Il nuovo anno
Si avvicina il nuovo anno. Il 2016 D.C. Una convenzione, che peraltro non tutti condividono. Perché contare gli anni presuppone un inizio. E ciascuno può scegliere quello che vuole. E gli occidentali hanno scelto la data di nascita di Cristo, peraltro fissata nel quarto secolo dal monaco Dionigi il Piccolo, e approvata più tardi da papa Giovanni II. Se invece si è dei creazionisti, si tende a scegliere i calcoli di James Ussher, un vescovo anglicano del XVII secolo, che ebbe la pazienza di contare a ritroso i tempi dei patriarchi della Bibbia, arrivando alla convinta soluzione secondo la quale la terra esiste dal 23 ottobre del 4004 avanti cristo.

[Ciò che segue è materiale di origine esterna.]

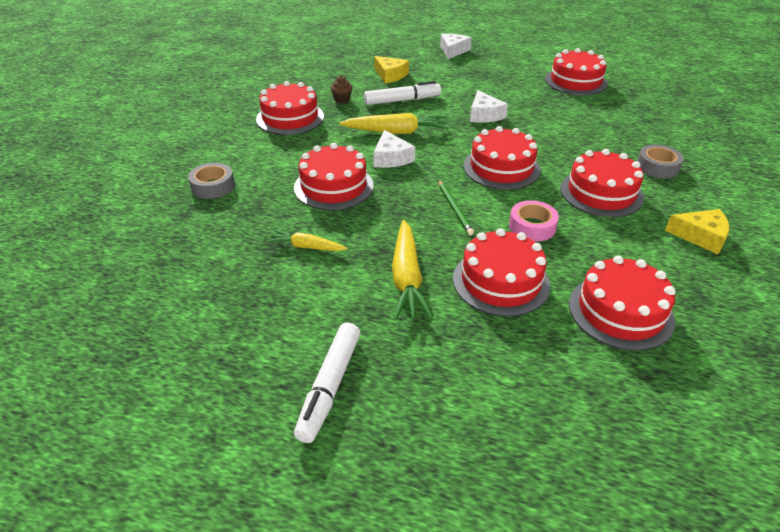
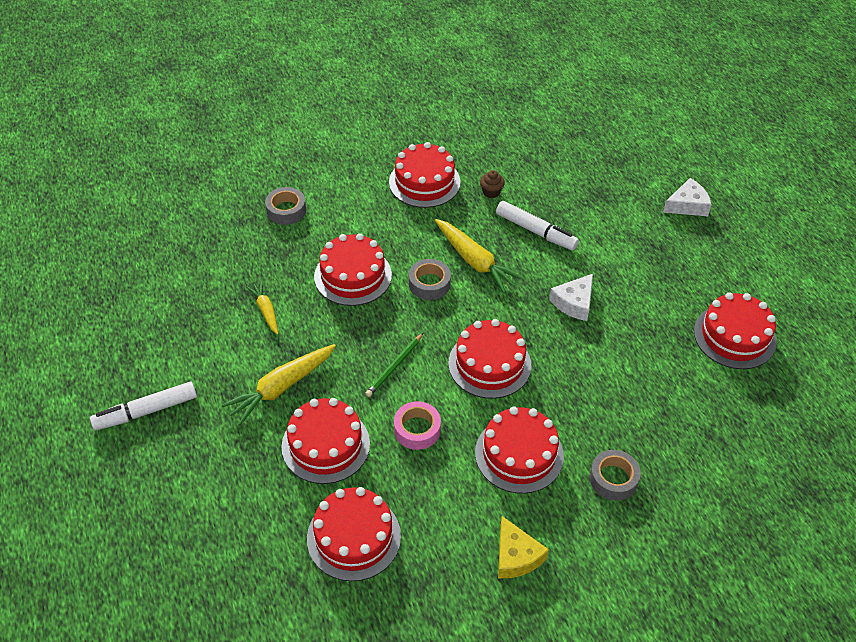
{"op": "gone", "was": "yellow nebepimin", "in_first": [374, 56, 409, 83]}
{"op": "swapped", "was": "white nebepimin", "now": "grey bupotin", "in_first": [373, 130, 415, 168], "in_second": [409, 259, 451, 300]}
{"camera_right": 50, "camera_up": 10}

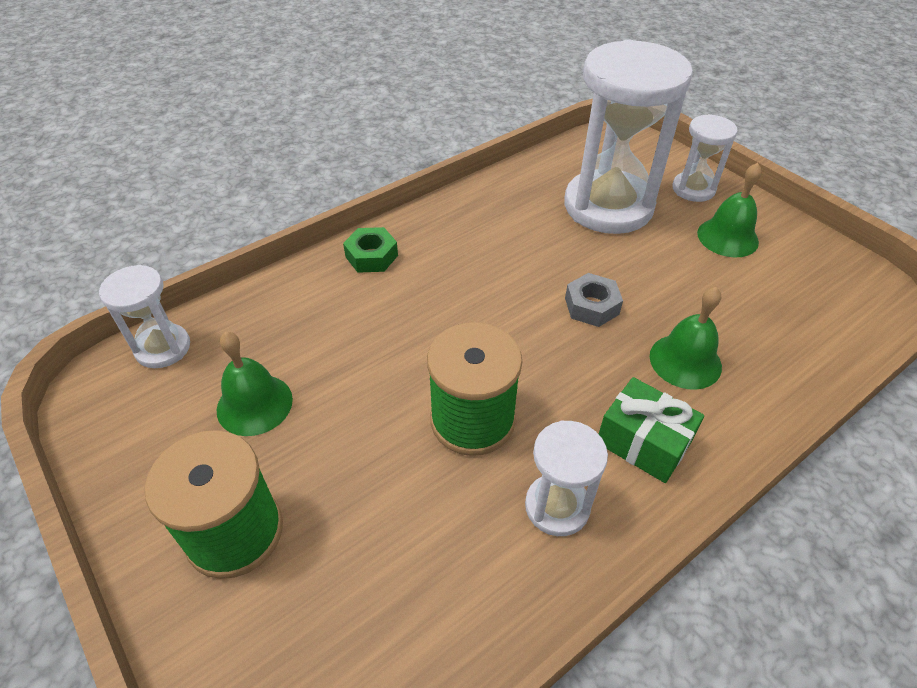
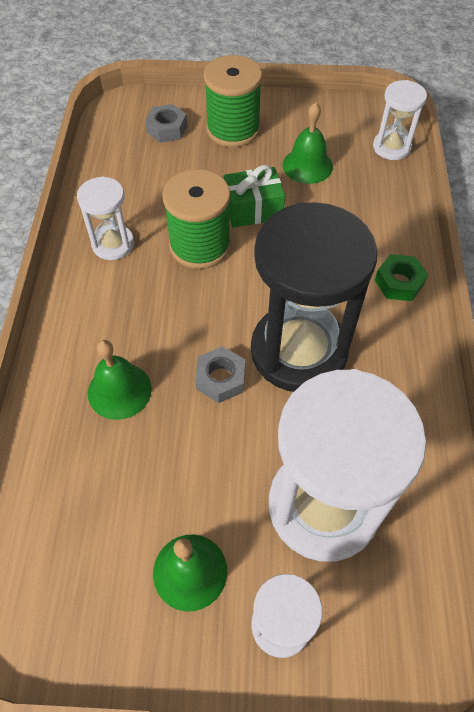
{"op": "new", "now": "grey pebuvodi", "in_second": [145, 104, 187, 143]}
{"op": "new", "now": "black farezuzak", "in_second": [251, 202, 377, 392]}
{"op": "shifted", "was": "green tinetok", "in_first": [599, 377, 704, 483], "in_second": [223, 165, 285, 228]}
{"camera_right": 130, "camera_up": 10}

E altri, che si fondano su fonti religiose, concordano su questa esistenza che durerebbe da circa seimila anni. Il che non concorda molto con chi data la terra indietro di 4,8 miliardi di anni. Differenza non banale. E la conciliazione è impossibile, perché diversi i criteri. E quindi, che anno festeggiamo? In realtà non festeggiamo un anno particolare, tanto più che in passato molti calendari vedevano il primo dell’anno con l’inizio della primavera. Ciò che inevitabilmente ci attira è il rito: un insieme di pensieri, sentimenti, credenze, azioni, gesti ripetuti, convenzioni che ci danno il senso dell’evento. Gran parte dei nostri comportamenti sono rituali, sistematici, ripetitivi, così da offrirci delle certezze, dei punti fermi ai quali ancorare la nostra esistenza. Gesti riconoscibili, con valore collettivo, festivi e festosi che si portano dietro antichi significati di rinascita, di riavvio, di ritorni. L’anno nuovo è comunque quello della speranza, del futuro: in alcuni casi si brucia in effige quello vecchio a significare la fine di un tempo trascorso. Questo noi siamo. Protesi al futuro, curiosi e timorosi dell’ignoto, ma felici che ci sia. Questo è il vivere da umani. Consapevoli della loro incertezza, ma in fondo convinti che il domani sarà meglio di ieri.